L’amour n’est pas garanti. Ni celui de demain, ni celui d’aujourd’hui. A chaque instant, l’autre peut partir, comme le petit bonheur de Félix Leclerc. Parce qu’il ne voit plus le soleil dans notre demeure.
Joël.
Merci Joël pour ton commentaire !!!
SupprimerC'est vrai que ce blog a beaucoup été tourné vers le monde arabe, dont je souhaitais faire découvrir les multiples facettes... en mettant surtout l'accent sur les bonnes, car pour les mauvaises, il suffit d'allumer la télé et de regarder les chaînes d'info en continu. D'ailleurs tu as pu remarquer que ce n'est pas n'importe quel pays de la péninsule arabique que je mets en valeur : par exemple je ne souhaite pas m'étendre sur le cas de l'Arabie Saoudite parce que je sais d'ores et déjà que mes mots dépasseront ma pensée.

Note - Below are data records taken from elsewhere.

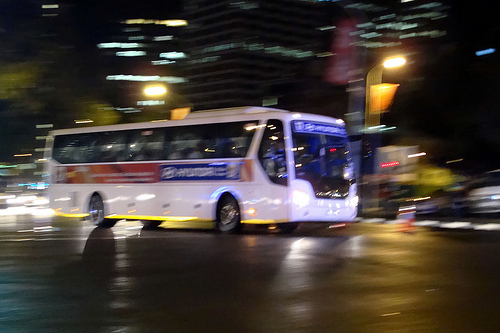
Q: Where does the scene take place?
A: On a city street.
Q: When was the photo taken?
A: Night.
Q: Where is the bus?
A: In the street.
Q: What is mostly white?
A: A bus.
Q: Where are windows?
A: On a bus.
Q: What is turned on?
A: Street lights.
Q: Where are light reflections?
A: On the ground.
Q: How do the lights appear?
A: Blurry.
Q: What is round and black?
A: Tires.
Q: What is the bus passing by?
A: Buildings.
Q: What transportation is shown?
A: Bus.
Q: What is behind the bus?
A: Buildings.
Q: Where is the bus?
A: Road.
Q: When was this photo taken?
A: At night.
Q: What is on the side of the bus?
A: Advertisements.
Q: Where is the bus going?
A: Right.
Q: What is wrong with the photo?
A: Blurry.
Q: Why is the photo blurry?
A: Too much motion.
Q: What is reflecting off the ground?
A: Lights.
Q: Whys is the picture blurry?
A: Because of the motion?.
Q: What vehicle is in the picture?
A: A bus.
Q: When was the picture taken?
A: At night.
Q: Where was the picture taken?
A: On a city street.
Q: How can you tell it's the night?
A: The street lights are on.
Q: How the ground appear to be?
A: Wet.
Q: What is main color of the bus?
A: White.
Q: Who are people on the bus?
A: Passengers.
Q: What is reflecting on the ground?
A: Lights.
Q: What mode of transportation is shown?
A: Bus.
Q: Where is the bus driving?
A: On the road.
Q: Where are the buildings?
A: Background.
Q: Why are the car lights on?
A: Its night.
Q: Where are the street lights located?
A: Along side of street.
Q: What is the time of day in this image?
A: Night.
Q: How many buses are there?
A: 1.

Je parle beaucoup d'Oman car pour moi, c'est une exception en termes de libertés pour les femmes et de tolérance vis à vis des autres cultures/cultes. J'apprécie le fait que parmi les businessmen les plus puissants du pays se trouvent des femmes, et que d'autres femmes soient présentes (quoique plus rares certes) dans les administrations et les instances gouvernementales. Enfin, si j'aime autant ce pays, c'est parce que sa religion officielle (l'Islam ibadi) le place du côté modéré, qu'ils semblent parvenir à concilier leur pratique religieuse et la vie moderne, et qu'en cela je trouve qu'ils sont un exemple.
Après, je t'accorde que le monde arabe est paradoxal, et sous les abayas on peut trouver des porte-jarretelles. Il y a beaucoup d'hypocrisie également... Mais quand je vois le puritanisme revendiqué de bon nombre d'Américains et les scandales politiques ou financiers qui sortent régulièrement, je me dis que finalement, l'hypocrisie est présente partout (cela dit en Europe, nous ne sommes pas non plus en position de faire la morale à quiconque).
Maintenant que j'ai achevé la rédaction de mon roman, je vais pouvoir me détacher un peu de la péninsule arabique, et j'ai envie de diversifier les sujets. D'ailleurs, je travaille sur un poème d'amour en ce moment ; peut-être le publierai-je sur le blog !
Au sujet de l'article : je te rejoins sur le fait qu'à l'époque où les femmes étaient dépendante financièrement de leurs époux, on divorçait moins, mais que ce n'était pas pour autant la preuve d'une meilleure entente dans les couples. Que l'on tourne le sujet dans un sens ou dans l'autre, on en revient au problème de la confiance que l'on porte - ou non - en l'autre.